* **Selected extract**

Table 1: Lipid panel laboratory values at initial presentationCardiac risk: <5%, indicating "low risk," as defined by the 10-year risk of manifesting clinical cardiovascular disease (coronary artery disease, stroke, peripheral vascular disease, congestive heart failure, and cardiac death). It is calculated by patient age, sex, total cholesterol, HDL, systolic blood pressure, treatment for hypertension, smoking status, and diabetes status.HDL: high-density lipoprotein, LDL: low-density lipoprotein, VLDL: very-low-density lipoprotein
Based on the laboratory results and imaging findings, a diagnosis of acute pancreatitis was made. The patient's Bedside Index for Severity in Acute Pancreatitis (BISAP) score was calculated at 2 points, due to his age and the presence of a pleural effusion, indicating a minimal risk of mortality from acute pancreatitis. The patient was started on aggressive hydration with 0.9% normal saline intravenous fluids. He was prescribed intravenous ketorolac 15 mg/mL every six hours for pain management and intravenous ondansetron 4 mg orally as needed to manage his nausea. The patient was placed on a nil per os (NPO) diet.
Additionally, the patient's hydrochlorothiazide was discontinued on day 1 at 16:23 PM. All other home medications, including valsartan, were continued during his hospitalization. Throughout the hospitalization, the patient's gastrointestinal-related laboratory values, including lipase, were monitored for clinical improvement and to track trends (Table 2). Total bilirubin and direct bilirubin levels remained normal, a pertinent negative for gallstone pancreatitis. Notably, the lipase levels decreased from 1,471 U/L (day 1 at 13:37), to 625 U/L (day 2 at 5:57), to 157 U/L (day 3 at 4:42). The only significant clinical management associated with these downward-trending levels of lipase was the removal of the patient's hydrochlorothiazide. Moreover, although valsartan has been associated with rare cases of pancreatitis, the patient continued to receive it, and it did not aggravate his pancreatitis.
Repeat troponin and creatine kinase tests were conducted and found to be within the patient's normal baseline values (Table 3).
After a three-day hospital course, the patient was discharged with changes in his medication. Although the patient initially presented with a hypertensive urgency, discontinuation of the hydrochlorothiazide and resolution of the acute pancreatitis helped normalize his blood pressure values (Table 4).
After discontinuing the hydrochlorothiazide, he was started on amlodipine 5 mg daily orally for hypertension management. He also switched from valsartan to losartan 50 mg daily orally. The patient was discharged with no additional gastrointestinal or pain complaints.

(Stored items)
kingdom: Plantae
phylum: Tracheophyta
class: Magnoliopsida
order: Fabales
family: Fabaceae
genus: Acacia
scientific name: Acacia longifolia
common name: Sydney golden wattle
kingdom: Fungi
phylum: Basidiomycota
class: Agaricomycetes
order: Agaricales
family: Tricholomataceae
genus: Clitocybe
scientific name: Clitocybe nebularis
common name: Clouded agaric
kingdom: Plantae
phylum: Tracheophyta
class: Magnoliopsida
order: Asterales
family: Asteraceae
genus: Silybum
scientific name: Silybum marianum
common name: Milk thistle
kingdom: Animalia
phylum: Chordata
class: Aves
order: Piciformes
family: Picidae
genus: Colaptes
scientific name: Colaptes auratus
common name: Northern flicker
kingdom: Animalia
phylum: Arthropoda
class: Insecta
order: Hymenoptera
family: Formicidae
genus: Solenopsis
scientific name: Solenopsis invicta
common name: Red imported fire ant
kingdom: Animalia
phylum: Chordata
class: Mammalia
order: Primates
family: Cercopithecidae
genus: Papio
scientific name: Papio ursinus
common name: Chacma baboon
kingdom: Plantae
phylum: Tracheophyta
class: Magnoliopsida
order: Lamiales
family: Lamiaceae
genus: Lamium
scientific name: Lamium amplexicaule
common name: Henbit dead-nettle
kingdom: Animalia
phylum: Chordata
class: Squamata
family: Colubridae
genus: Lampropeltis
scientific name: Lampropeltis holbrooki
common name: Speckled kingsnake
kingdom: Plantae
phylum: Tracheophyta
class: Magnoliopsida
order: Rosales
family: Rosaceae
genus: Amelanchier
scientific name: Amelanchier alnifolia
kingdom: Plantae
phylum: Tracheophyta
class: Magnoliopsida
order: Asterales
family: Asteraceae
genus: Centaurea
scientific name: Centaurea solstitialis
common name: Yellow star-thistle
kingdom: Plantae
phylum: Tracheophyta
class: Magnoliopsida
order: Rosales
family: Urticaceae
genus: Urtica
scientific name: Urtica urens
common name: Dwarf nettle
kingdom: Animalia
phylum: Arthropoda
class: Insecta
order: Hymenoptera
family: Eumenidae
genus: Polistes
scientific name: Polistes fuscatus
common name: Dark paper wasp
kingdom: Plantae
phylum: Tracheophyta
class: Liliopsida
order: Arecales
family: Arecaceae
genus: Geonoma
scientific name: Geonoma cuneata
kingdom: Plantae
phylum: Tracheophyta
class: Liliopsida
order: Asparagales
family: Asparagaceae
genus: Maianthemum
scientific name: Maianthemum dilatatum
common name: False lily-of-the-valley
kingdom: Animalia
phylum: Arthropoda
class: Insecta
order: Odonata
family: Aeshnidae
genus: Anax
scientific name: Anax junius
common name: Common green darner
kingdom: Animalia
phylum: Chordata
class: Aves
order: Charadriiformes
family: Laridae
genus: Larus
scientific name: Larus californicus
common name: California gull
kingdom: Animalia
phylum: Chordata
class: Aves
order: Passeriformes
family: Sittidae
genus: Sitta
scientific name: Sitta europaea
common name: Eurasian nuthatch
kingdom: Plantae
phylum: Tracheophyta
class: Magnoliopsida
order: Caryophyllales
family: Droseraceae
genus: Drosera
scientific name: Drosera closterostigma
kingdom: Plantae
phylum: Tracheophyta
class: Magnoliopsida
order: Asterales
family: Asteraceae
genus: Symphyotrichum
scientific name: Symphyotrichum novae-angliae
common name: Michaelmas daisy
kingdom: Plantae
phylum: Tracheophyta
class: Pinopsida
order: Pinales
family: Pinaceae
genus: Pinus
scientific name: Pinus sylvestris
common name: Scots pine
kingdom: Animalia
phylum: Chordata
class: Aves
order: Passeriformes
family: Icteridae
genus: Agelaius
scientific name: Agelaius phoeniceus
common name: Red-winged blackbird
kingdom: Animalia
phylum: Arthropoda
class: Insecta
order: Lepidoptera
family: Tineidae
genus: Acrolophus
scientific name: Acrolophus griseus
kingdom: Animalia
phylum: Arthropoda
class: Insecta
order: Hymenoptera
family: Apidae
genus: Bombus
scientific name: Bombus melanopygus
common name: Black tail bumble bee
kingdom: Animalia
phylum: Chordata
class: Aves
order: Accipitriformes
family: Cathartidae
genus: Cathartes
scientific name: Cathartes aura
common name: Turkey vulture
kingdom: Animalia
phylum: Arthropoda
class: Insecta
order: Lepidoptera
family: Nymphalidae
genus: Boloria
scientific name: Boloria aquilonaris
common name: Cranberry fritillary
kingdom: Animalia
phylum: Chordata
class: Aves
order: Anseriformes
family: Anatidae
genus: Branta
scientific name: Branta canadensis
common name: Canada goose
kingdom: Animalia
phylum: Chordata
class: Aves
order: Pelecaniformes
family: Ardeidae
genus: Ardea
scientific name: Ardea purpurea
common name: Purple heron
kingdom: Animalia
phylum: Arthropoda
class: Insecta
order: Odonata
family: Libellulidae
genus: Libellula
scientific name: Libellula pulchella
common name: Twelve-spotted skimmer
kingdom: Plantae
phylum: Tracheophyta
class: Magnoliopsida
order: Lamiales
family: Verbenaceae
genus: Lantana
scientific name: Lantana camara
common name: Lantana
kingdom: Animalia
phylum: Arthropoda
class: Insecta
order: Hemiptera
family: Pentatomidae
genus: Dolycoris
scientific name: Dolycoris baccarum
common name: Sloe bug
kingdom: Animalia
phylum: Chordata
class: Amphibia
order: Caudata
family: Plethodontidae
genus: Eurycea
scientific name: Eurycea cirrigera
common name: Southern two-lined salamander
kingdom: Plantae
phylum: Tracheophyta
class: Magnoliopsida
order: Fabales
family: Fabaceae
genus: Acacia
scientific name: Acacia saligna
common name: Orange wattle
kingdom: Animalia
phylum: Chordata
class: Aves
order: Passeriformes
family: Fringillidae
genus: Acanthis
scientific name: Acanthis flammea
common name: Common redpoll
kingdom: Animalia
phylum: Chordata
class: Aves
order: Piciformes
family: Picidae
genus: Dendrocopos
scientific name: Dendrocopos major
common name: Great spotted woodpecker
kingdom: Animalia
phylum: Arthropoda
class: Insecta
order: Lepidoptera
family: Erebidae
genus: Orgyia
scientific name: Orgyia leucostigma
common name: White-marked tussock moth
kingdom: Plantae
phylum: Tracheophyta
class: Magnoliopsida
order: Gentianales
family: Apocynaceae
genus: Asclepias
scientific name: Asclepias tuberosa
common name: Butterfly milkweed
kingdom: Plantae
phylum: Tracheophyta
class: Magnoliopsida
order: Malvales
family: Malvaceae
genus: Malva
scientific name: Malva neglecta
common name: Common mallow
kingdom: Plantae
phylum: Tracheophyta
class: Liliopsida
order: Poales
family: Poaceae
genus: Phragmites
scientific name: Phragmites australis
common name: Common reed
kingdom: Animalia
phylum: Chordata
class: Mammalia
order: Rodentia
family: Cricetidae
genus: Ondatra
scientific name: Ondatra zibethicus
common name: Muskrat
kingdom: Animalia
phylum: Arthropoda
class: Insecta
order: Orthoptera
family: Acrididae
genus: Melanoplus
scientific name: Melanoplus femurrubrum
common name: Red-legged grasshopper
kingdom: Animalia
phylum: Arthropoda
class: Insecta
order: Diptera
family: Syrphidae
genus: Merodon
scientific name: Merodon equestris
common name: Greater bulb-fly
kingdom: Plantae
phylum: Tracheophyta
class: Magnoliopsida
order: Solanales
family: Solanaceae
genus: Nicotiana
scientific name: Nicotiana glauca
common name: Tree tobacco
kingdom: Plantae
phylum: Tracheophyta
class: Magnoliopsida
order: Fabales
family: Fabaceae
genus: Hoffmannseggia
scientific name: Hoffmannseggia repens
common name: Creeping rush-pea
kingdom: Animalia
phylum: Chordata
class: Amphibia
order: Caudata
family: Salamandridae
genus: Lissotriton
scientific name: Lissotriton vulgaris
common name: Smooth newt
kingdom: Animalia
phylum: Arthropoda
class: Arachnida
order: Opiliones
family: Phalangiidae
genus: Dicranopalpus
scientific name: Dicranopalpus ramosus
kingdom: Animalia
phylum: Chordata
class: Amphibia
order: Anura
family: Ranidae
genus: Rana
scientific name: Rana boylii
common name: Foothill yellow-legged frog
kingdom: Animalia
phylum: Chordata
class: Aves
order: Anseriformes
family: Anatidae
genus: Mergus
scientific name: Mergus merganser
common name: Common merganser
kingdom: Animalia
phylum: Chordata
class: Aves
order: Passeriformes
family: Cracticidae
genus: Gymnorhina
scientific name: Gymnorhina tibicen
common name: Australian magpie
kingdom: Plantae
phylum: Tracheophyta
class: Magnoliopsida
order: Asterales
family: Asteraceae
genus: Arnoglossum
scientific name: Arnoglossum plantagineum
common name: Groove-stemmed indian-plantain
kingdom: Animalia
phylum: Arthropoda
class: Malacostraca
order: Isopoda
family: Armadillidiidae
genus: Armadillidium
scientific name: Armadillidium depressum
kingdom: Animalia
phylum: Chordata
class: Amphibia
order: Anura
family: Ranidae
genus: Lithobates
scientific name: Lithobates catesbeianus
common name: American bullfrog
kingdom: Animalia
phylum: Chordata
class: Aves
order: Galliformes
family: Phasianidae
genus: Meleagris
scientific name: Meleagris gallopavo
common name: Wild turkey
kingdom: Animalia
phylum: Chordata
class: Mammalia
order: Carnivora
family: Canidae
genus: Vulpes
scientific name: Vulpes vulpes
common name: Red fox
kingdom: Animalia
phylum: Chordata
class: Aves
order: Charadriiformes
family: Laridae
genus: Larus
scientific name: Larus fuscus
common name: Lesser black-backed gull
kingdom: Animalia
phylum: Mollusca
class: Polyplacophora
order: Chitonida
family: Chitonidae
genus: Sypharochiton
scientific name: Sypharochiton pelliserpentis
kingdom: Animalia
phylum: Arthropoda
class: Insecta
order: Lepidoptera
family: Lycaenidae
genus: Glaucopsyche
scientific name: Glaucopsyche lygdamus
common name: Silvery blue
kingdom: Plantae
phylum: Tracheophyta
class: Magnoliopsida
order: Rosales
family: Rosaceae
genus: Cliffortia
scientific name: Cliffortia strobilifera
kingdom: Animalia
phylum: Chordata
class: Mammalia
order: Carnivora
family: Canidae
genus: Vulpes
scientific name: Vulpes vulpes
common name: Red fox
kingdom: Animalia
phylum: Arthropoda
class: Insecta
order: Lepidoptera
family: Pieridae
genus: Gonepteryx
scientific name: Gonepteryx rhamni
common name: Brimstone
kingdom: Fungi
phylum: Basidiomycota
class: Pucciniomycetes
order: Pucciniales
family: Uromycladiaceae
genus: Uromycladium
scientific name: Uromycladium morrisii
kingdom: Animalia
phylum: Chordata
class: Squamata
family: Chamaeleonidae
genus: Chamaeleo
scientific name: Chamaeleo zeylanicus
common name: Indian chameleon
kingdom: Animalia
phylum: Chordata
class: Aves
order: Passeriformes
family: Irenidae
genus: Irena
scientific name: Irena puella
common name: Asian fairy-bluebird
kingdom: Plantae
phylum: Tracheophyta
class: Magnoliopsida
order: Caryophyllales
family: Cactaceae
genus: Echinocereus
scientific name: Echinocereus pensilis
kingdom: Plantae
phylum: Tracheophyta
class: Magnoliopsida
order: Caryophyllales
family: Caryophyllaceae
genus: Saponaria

* **Your assignment**
In the pancreatitis case report, what BISAP score did the patient receive? The records aren't needed for this.

* **Worked solution**
2 points